According to new research, three in four (76 percent) organizations report being victims of phishing attacks. The findings indicate a 10 percent decrease from 2015.
The third annual State of Phish report by Wombat Security analyzed data from tens of millions of simulated phishing emails over 12 months, in addition to 500 survey responses from infosec professionals and 2,000 survey responses from end users in the US and UK.
Only 51 percent of respondents stated they felt phishing attacks were increasing overall – a 15 percent decrease from last year’s survey.
The report noted it’s not likely that cybercriminals are diminishing their attacks but rather, an indication that they are “diversifying their tactics now that end users are becoming more savvy.”
“While attacks seem to be slowing, that does not mean that organizations should not continue to be vigilant in training their end users about security threats,” read the report. “The key is continuous training and reinforcement to keep security top of mind every day.”

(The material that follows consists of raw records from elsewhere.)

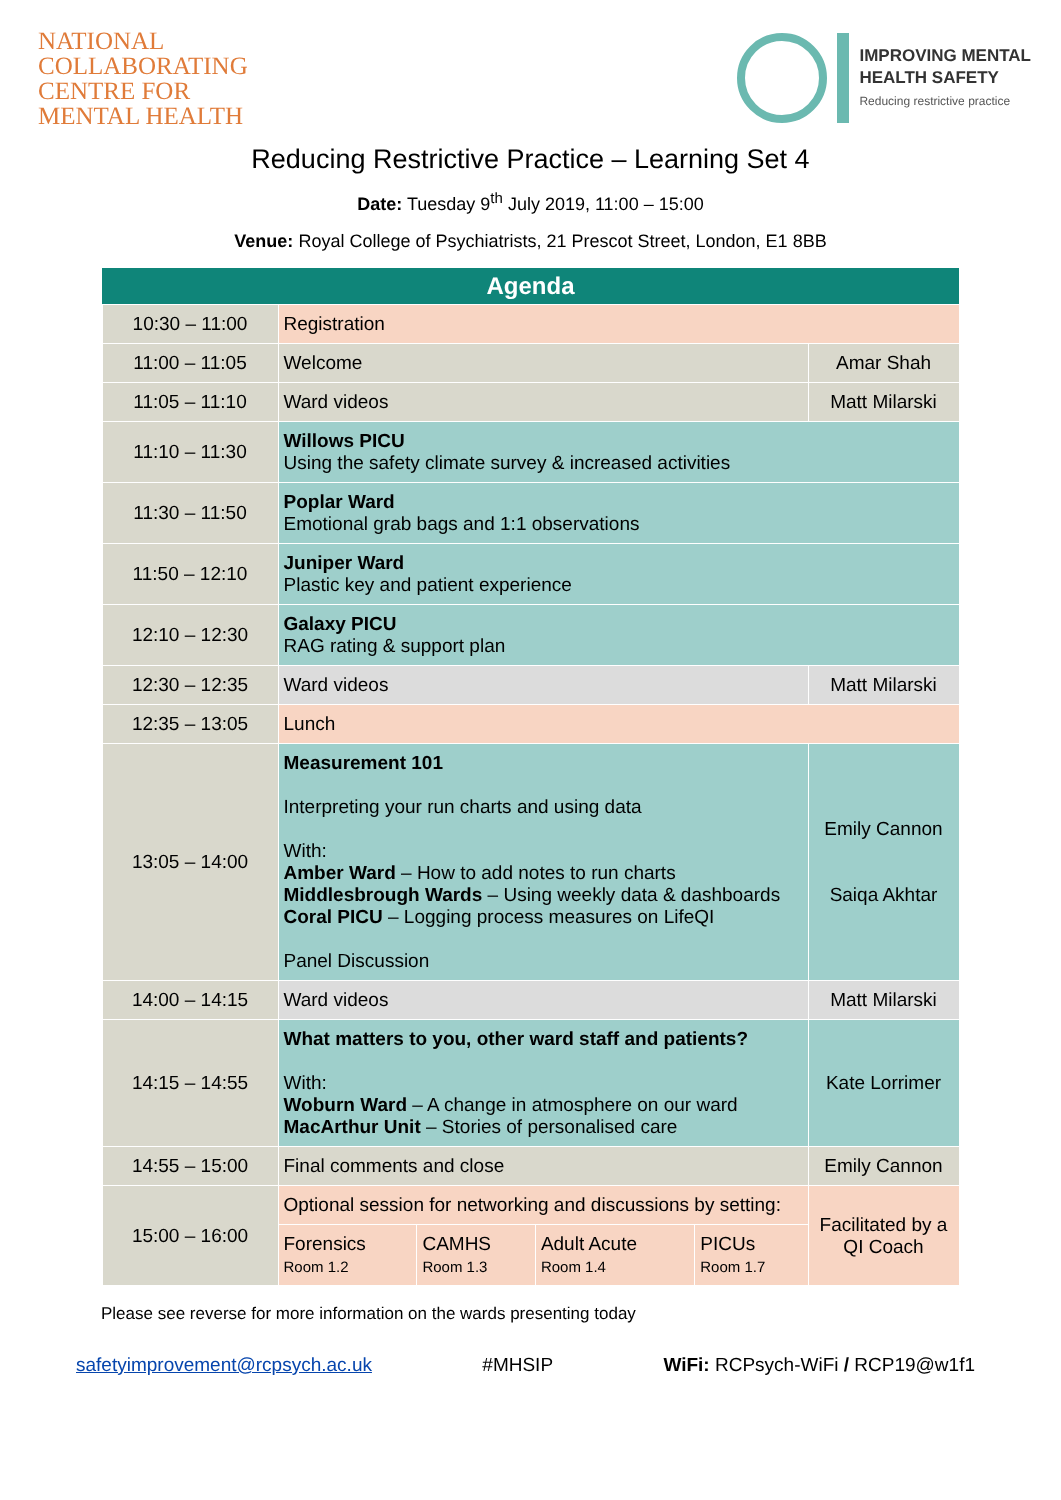NATIONAL
COLLABORATING
CENTRE FOR
MENTAL HEALTH
IMPROVING MENTAL
HEALTH SAFETY
Reducing restrictive practice
Reducing Restrictive Practice – Learning Set 4
Date: Tuesday 9<sup>th</sup> July 2019, 11:00 – 15:00
Venue: Royal College of Psychiatrists, 21 Prescot Street, London, E1 8BB
| Agenda | | | | | |
| --- | --- | --- | --- | --- | --- |
| 10:30 – 11:00 | Registration | | | | |
| 11:00 – 11:05 | Welcome | | | | Amar Shah |
| 11:05 – 11:10 | Ward videos | | | | Matt Milarski |
| 11:10 – 11:30 | Willows PICU Using the safety climate survey & increased activities | | | | |
| 11:30 – 11:50 | Poplar Ward Emotional grab bags and 1:1 observations | | | | |
| 11:50 – 12:10 | Juniper Ward Plastic key and patient experience | | | | |
| 12:10 – 12:30 | Galaxy PICU RAG rating & support plan | | | | |
| 12:30 – 12:35 | Ward videos | | | | Matt Milarski |
| 12:35 – 13:05 | Lunch | | | | |
| 13:05 – 14:00 | Measurement 101 Interpreting your run charts and using data With: Amber Ward – How to add notes to run charts Middlesbrough Wards – Using weekly data & dashboards Coral PICU – Logging process measures on LifeQI Panel Discussion | | | | Emily Cannon Saiqa Akhtar |
| 14:00 – 14:15 | Ward videos | | | | Matt Milarski |
| 14:15 – 14:55 | What matters to you, other ward staff and patients? With: Woburn Ward – A change in atmosphere on our ward MacArthur Unit – Stories of personalised care | | | | Kate Lorrimer |
| 14:55 – 15:00 | Final comments and close | | | | Emily Cannon |
| 15:00 – 16:00 | Optional session for networking and discussions by setting: | | | | Facilitated by a QI Coach |
| | Forensics Room 1.2 | CAMHS Room 1.3 | Adult Acute Room 1.4 | PICUs Room 1.7 | |
Please see reverse for more information on the wards presenting today
safetyimprovement@rcpsych.ac.uk #MHSIP WiFi: RCPsych-WiFi / RCP19@w1f1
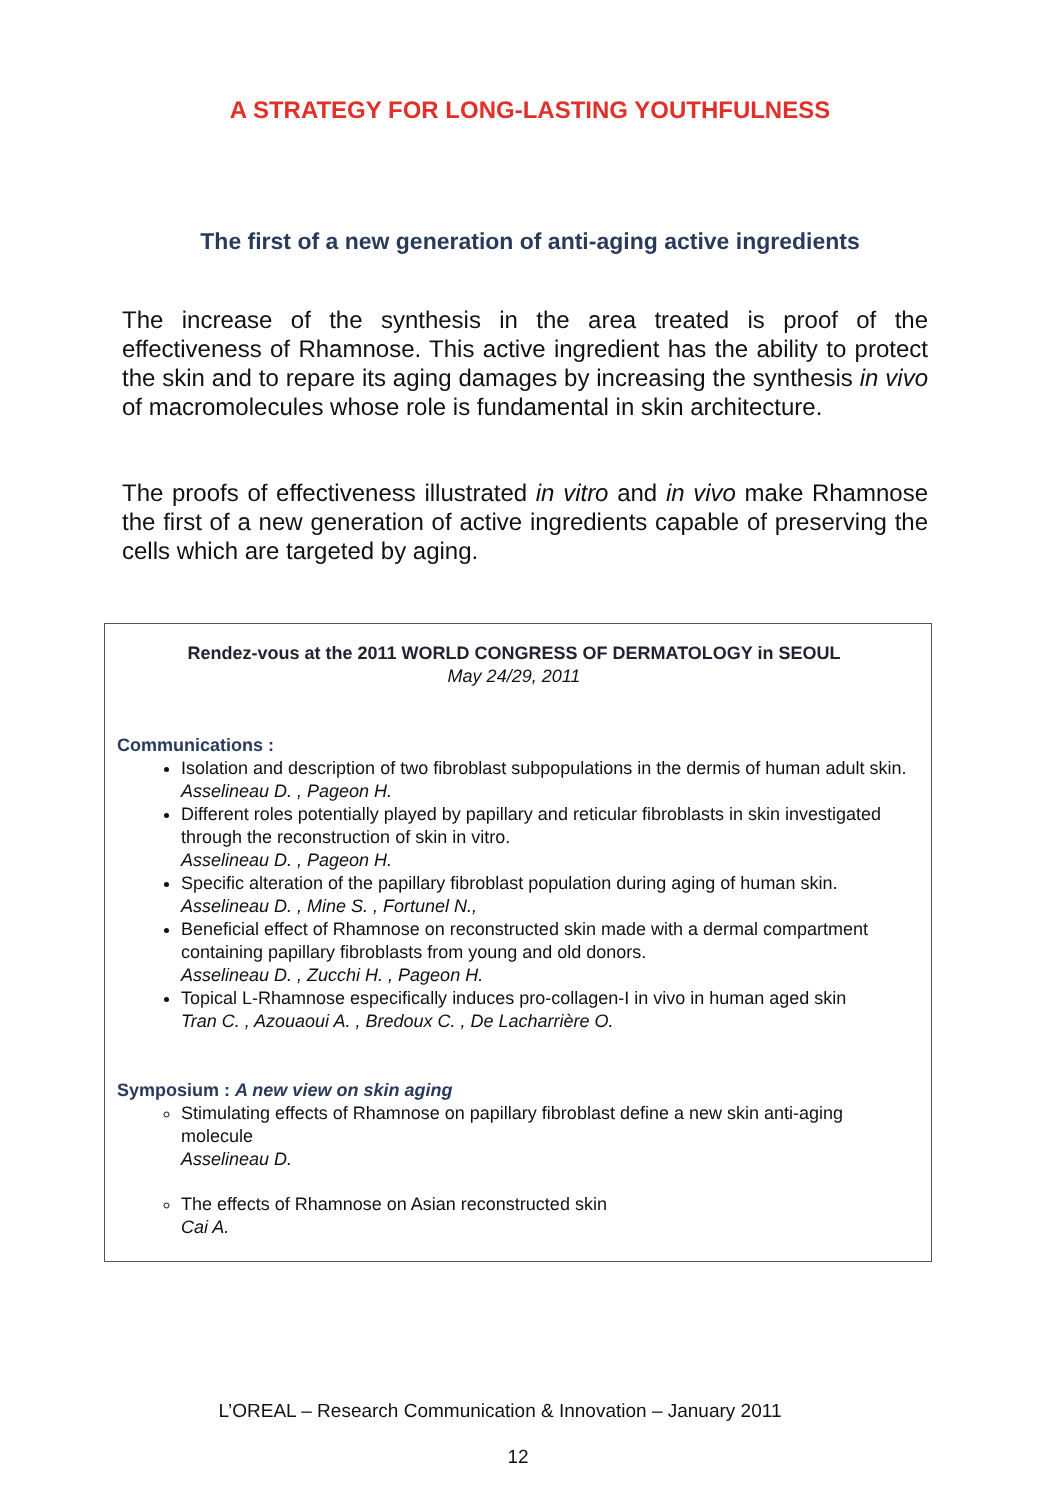A STRATEGY FOR LONG-LASTING YOUTHFULNESS
The first of a new generation of anti-aging active ingredients
The increase of the synthesis in the area treated is proof of the effectiveness of Rhamnose. This active ingredient has the ability to protect the skin and to repare its aging damages by increasing the synthesis in vivo of macromolecules whose role is fundamental in skin architecture.
The proofs of effectiveness illustrated in vitro and in vivo make Rhamnose the first of a new generation of active ingredients capable of preserving the cells which are targeted by aging.
Rendez-vous at the 2011 WORLD CONGRESS OF DERMATOLOGY in SEOUL
May 24/29, 2011
Communications :
Isolation and description of two fibroblast subpopulations in the dermis of human adult skin.
Asselineau D. , Pageon H.
Different roles potentially played by papillary and reticular fibroblasts in skin investigated through the reconstruction of skin in vitro.
Asselineau D. , Pageon H.
Specific alteration of the papillary fibroblast population during aging of human skin.
Asselineau D. , Mine S. , Fortunel N.,
Beneficial effect of Rhamnose on reconstructed skin made with a dermal compartment containing papillary fibroblasts from young and old donors.
Asselineau D. , Zucchi H. , Pageon H.
Topical L-Rhamnose especifically induces pro-collagen-I in vivo in human aged skin
Tran C. , Azouaoui A. , Bredoux C. , De Lacharrière O.
Symposium : A new view on skin aging
Stimulating effects of Rhamnose on papillary fibroblast define a new skin anti-aging molecule
Asselineau D.
The effects of Rhamnose on Asian reconstructed skin
Cai A.
L’OREAL – Research Communication & Innovation – January 2011
12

For those that had fallen victim to such attacks, the majority (38 percent) cited a disruption of employee activity as a result. A separate report by the Ponemon Institute found lost employee productivity as the largest cost associated with phishing – an estimated $1.8M for a 10,000-person company.
Based on the results from its simulated phishing messages, Wombat Security revealed that end users are more likely to click on emails that they would expect to find in their work email boxes, and less likely to click on something consumer-related.

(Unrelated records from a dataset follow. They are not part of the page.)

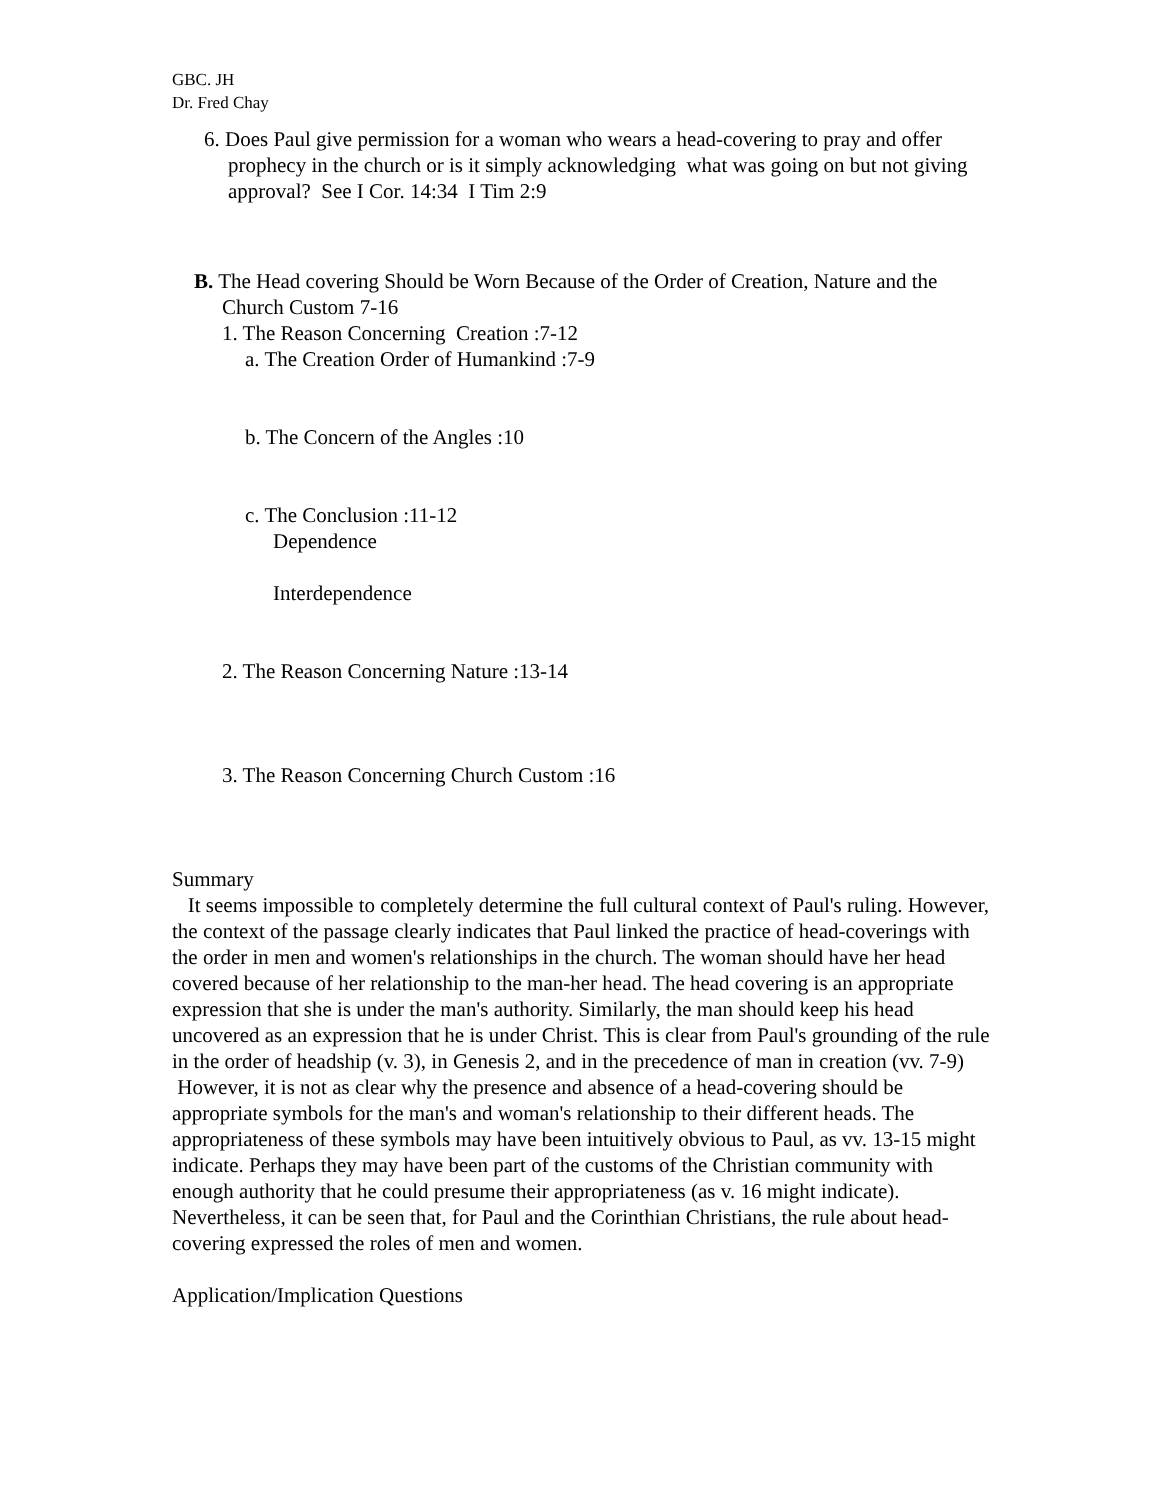GBC. JH
Dr. Fred Chay
6. Does Paul give permission for a woman who wears a head-covering to pray and offer prophecy in the church or is it simply acknowledging what was going on but not giving approval? See I Cor. 14:34 I Tim 2:9
B. The Head covering Should be Worn Because of the Order of Creation, Nature and the Church Custom 7-16
1. The Reason Concerning Creation :7-12
a. The Creation Order of Humankind :7-9
b. The Concern of the Angles :10
c. The Conclusion :11-12
Dependence
Interdependence
2. The Reason Concerning Nature :13-14
3. The Reason Concerning Church Custom :16
Summary
It seems impossible to completely determine the full cultural context of Paul's ruling. However, the context of the passage clearly indicates that Paul linked the practice of head-coverings with the order in men and women's relationships in the church. The woman should have her head covered because of her relationship to the man-her head. The head covering is an appropriate expression that she is under the man's authority. Similarly, the man should keep his head uncovered as an expression that he is under Christ. This is clear from Paul's grounding of the rule in the order of headship (v. 3), in Genesis 2, and in the precedence of man in creation (vv. 7-9)
However, it is not as clear why the presence and absence of a head-covering should be appropriate symbols for the man's and woman's relationship to their different heads. The appropriateness of these symbols may have been intuitively obvious to Paul, as vv. 13-15 might indicate. Perhaps they may have been part of the customs of the Christian community with enough authority that he could presume their appropriateness (as v. 16 might indicate). Nevertheless, it can be seen that, for Paul and the Corinthian Christians, the rule about head-covering expressed the roles of men and women.
Application/Implication Questions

Among the most popular attack templates were emails requesting a password update with a 24 percent average failure rate; a corporate e-fax (20 percent); a shipping notification (19 percent); an email password change (18 percent); and an email quota alert (18 percent).
Fortunately, the report adds that there has been a significant increase in organizations investing in security training and awareness programs to help educate end users how to identify and avoid phishing attacks.